▶ **Task**
Please copy every line with the string "Rendered" from the entries below.

▶ **Records for processing**
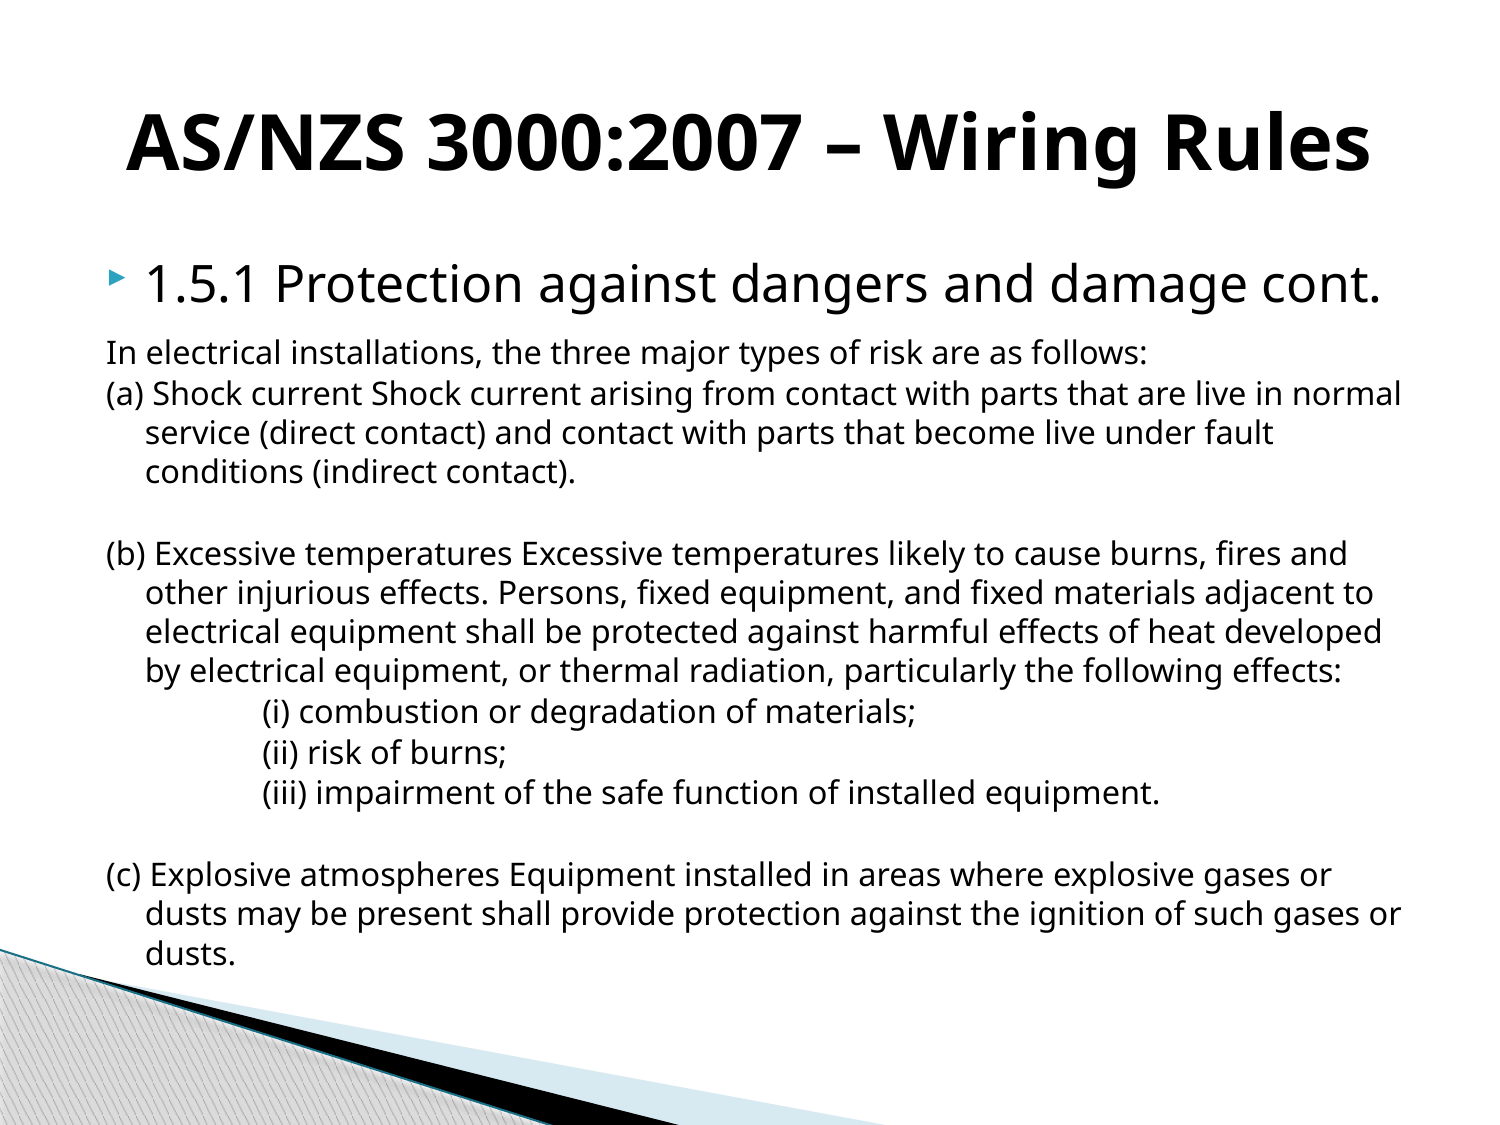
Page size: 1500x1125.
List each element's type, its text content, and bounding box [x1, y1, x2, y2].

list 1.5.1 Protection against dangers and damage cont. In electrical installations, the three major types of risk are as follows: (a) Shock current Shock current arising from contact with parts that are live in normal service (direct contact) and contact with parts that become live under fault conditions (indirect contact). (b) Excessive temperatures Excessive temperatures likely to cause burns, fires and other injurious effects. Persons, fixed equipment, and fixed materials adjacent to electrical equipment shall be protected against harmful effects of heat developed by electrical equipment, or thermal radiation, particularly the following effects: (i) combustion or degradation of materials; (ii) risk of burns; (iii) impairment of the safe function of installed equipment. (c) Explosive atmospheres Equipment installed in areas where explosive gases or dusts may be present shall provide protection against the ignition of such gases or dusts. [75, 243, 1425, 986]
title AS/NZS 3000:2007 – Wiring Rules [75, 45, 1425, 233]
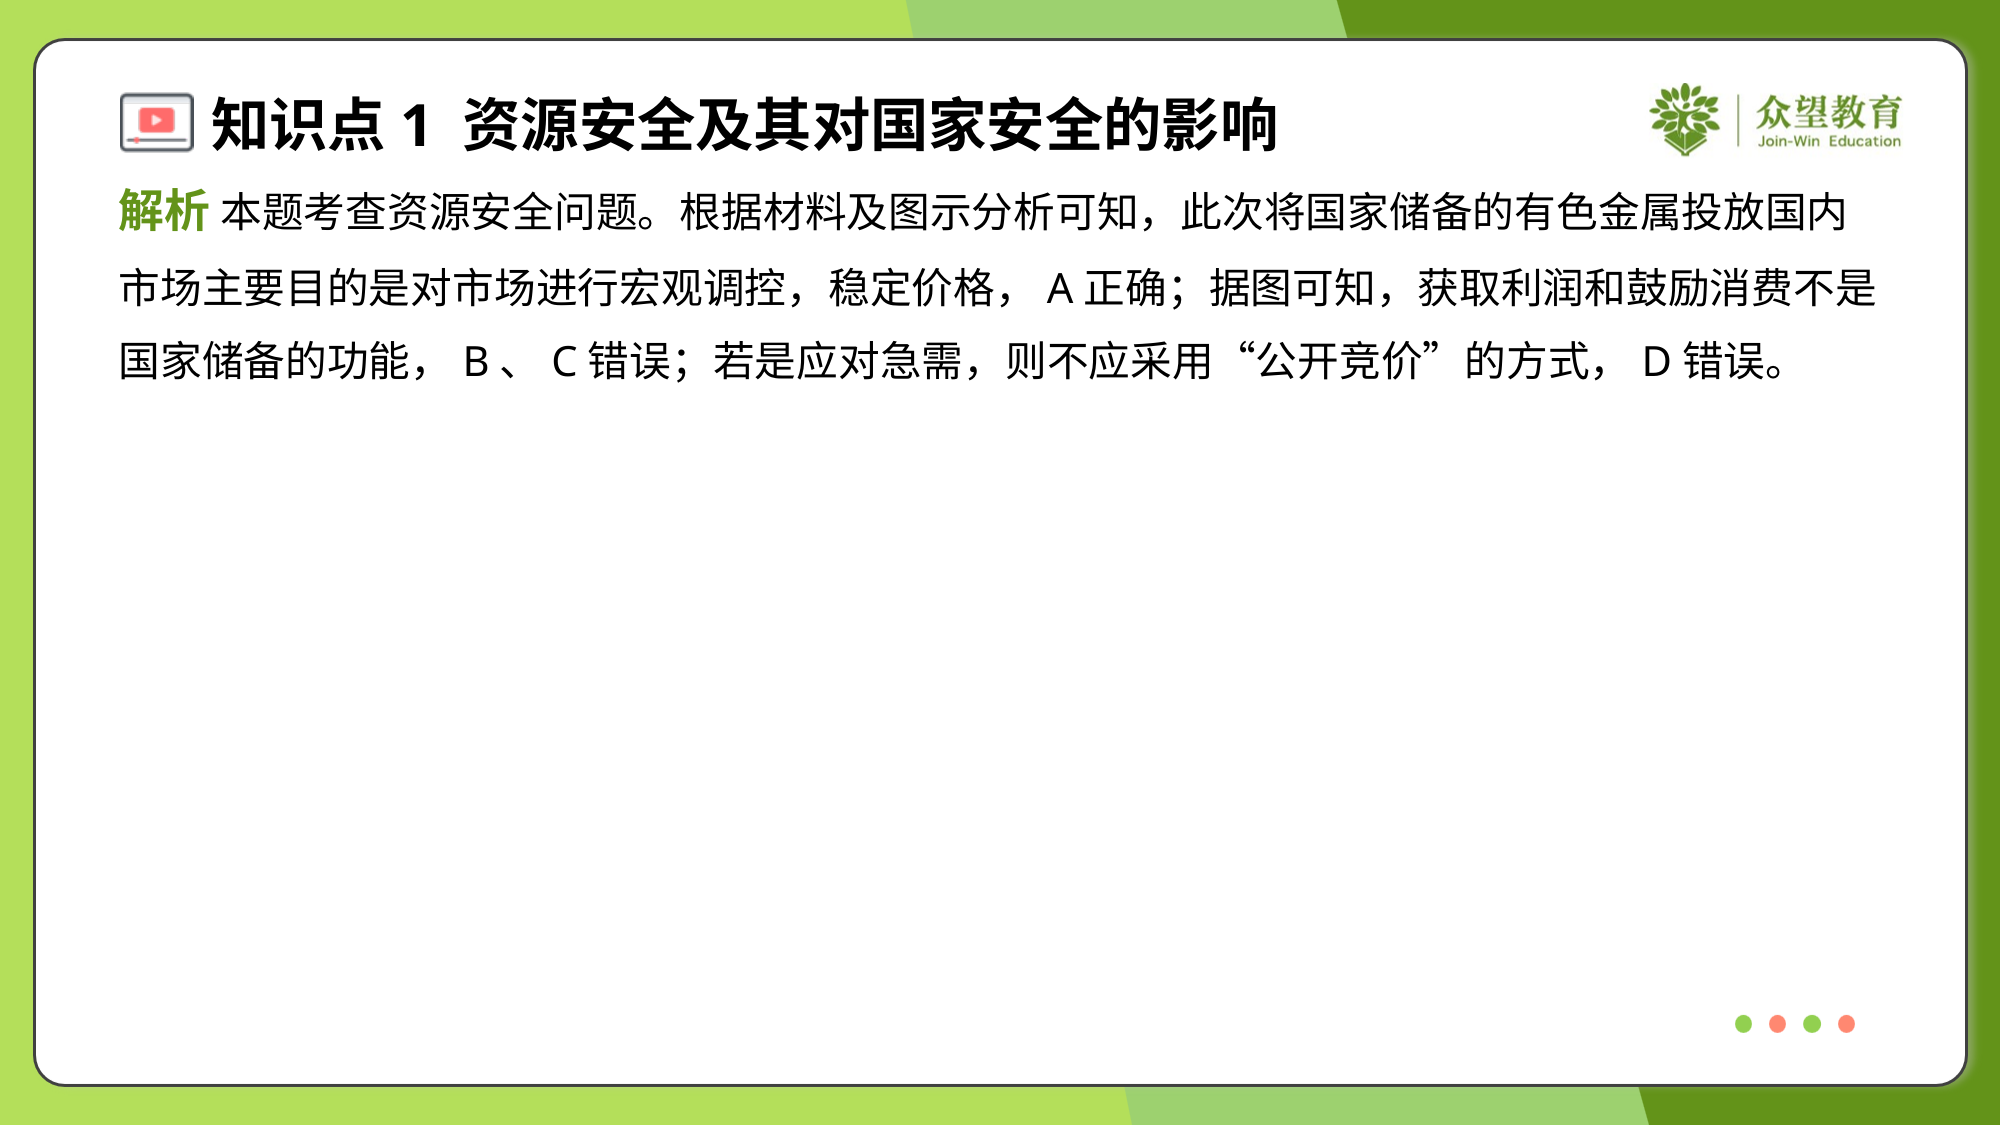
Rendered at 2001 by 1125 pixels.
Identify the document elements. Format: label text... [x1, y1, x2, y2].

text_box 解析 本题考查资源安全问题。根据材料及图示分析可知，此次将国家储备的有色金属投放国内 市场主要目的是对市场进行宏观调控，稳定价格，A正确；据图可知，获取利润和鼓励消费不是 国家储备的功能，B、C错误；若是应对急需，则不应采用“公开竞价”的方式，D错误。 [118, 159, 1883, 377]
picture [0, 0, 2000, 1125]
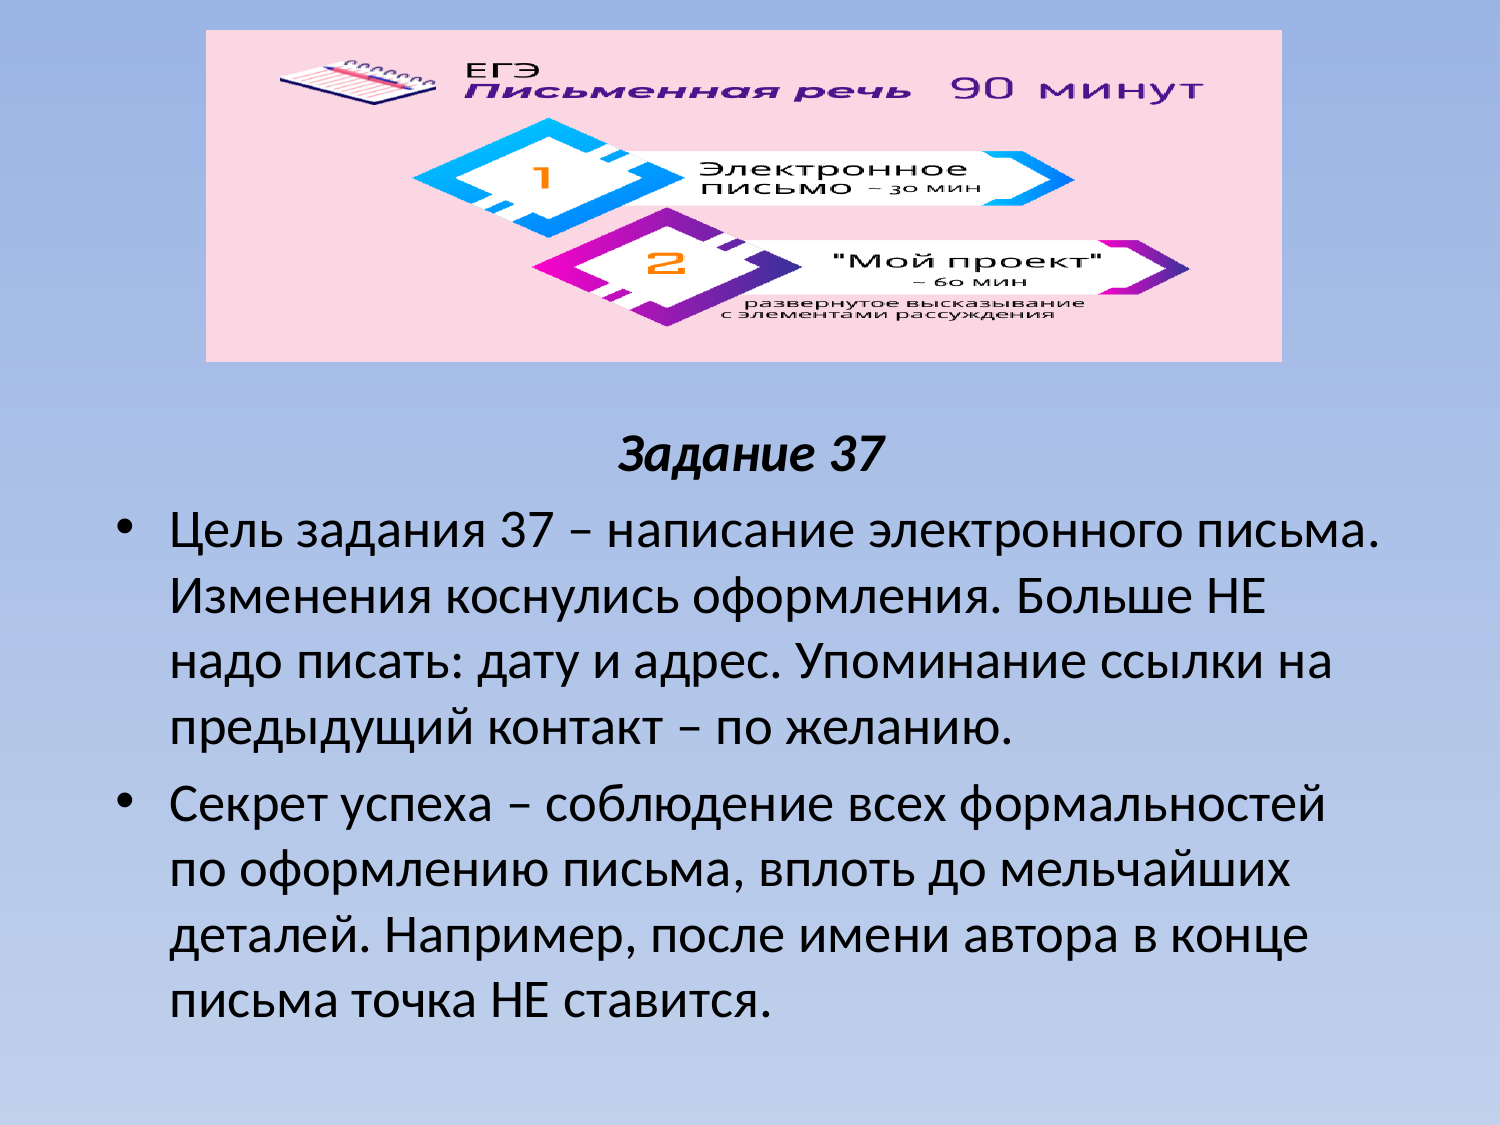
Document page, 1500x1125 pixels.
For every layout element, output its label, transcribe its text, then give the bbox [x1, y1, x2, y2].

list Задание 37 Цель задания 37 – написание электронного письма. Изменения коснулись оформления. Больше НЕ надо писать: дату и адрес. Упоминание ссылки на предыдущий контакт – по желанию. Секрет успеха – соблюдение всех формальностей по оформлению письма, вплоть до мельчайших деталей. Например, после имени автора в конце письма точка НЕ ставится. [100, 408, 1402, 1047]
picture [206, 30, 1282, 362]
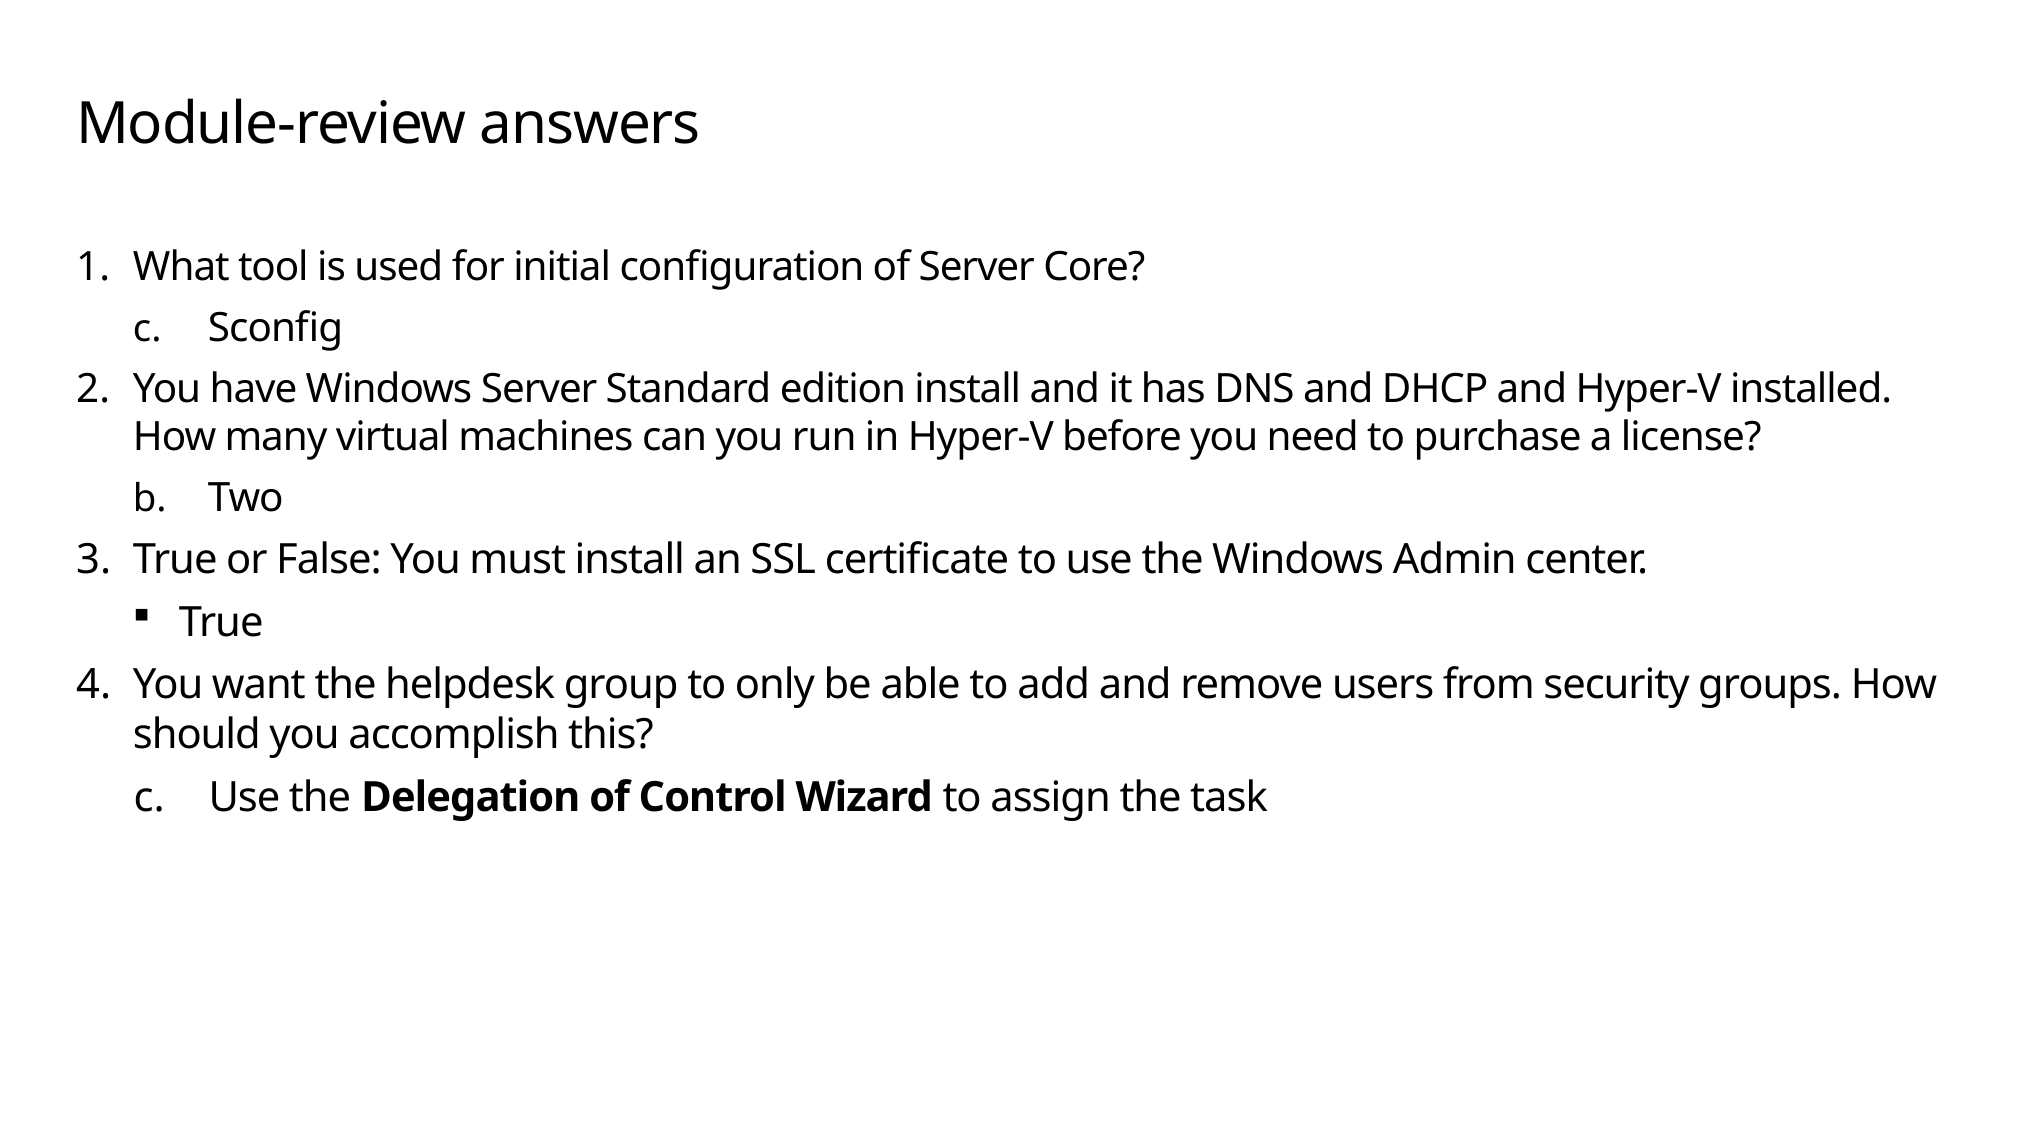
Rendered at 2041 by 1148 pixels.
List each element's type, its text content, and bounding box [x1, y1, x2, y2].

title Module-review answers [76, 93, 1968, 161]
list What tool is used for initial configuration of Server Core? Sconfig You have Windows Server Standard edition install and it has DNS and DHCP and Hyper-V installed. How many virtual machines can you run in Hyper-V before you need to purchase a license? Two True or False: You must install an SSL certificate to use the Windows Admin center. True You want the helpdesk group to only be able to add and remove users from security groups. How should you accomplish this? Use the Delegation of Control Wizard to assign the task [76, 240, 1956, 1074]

▶ **Exercise output**
Rendered at 2001 by 1125 pixels.
Rendered at 2041 by 1148 pixels.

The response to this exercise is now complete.